● TEXTAUSZUG:
- - -
Goethestraße 11 — Vom Ochsenfleisch zum Eiscafé
Goethestraße 11 — Vom Ochsenfleisch zum Eiscafé
Im Jahre 1890 begann der Bauunternehmer Julius Addiks, die ersten Häuser in der gerade neu angelegten Goethestraße (damals Juliusstraße) zu bauen. Wilhelm II., der 1888 gerade Deutscher Kaiser geworden war, entließ 1890 seinen Kanzler Otto von Bismarck.
Die ersten Bewohner
In dieser Zeit muss auch das Haus Nr. 11 in der Goethestraße errichtet worden sein. Das Leher Adressbuch des Jahres 1910 verrät uns, wer die ersten Bewohner waren. Eine beruflich illustre Gesellschaft wohnte dort unter einem Dach. Der eine war Sattler, und der andere war Maschinist.
- - -
● AUFGEFÜHRTE EINTRÄGE:

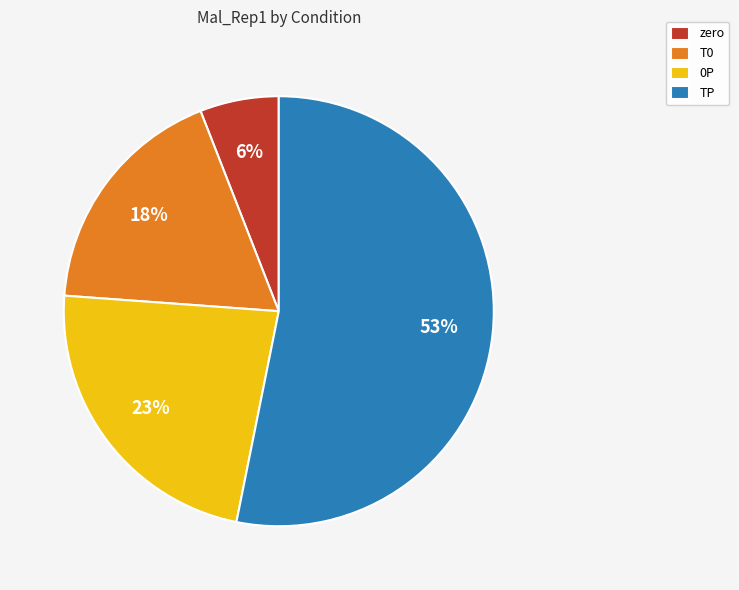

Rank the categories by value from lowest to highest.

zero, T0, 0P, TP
- - -
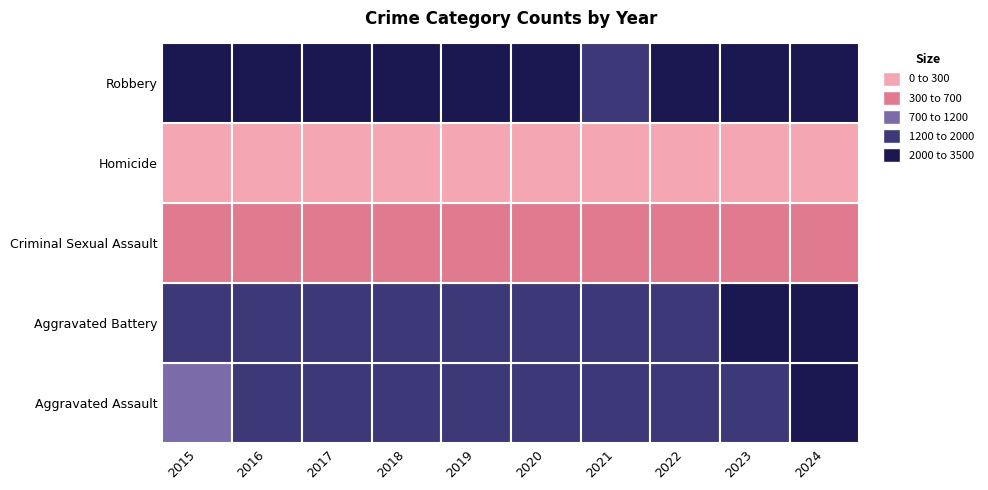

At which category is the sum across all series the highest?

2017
- - -
● AUFGABE A:
Übersetze aus dem Textauszug über das Haus Goethestraße 11 den Satz „Eine beruflich illustre Gesellschaft wohnte dort unter einem Dach.“ ins Englische.
● AUFGABE B:
Setze den Textauszug über die Geschichte des Hauses Goethestraße 11 im Anschluss an seinen letzten Satz fort.

● ANTWORT A:
A professionally illustrious group lived there under one roof.

● ANTWORT B:
Weiterhin wohnten zwei Kellner, ein Jungmann und ein Ober-Steward in dem Haus. Auch zwei Schriftsetzer, einen Tischler, einen Schneidermeister, zwei Schlachter, einen Werksmeister, eine Witwe, einen Arbeiter, einen Monteur und einen Maler beherbergte das Gebäude. Und im Erdgeschoß bot Schlachtermeister Albin Nothnagel seine Fleischprodukte an, etwa ähnlich wie auf dem obigen Bild.
Die Hyperinflation
Das Haus Nr. 11 in der Goethestraße hat wirklich viel gesehen: Der Erste Weltkrieg kam, und er ging vorüber. Zurück ließ er eine Inflation, die 1923 als Hyperinflation ihren Höhepunkt erreichte. Im Juni 1914 hatte ein Dollar noch den Wert von 4,20 Mark. Bis zum 14. November 1923 war der Wert auf sagenhafte 4.200.000.000.000 Mark angestiegen. Wie überall in Deutschland führten die ständig steigenden Lebensmittelpreise auch in den Unterweserorten zu schweren Unruhen.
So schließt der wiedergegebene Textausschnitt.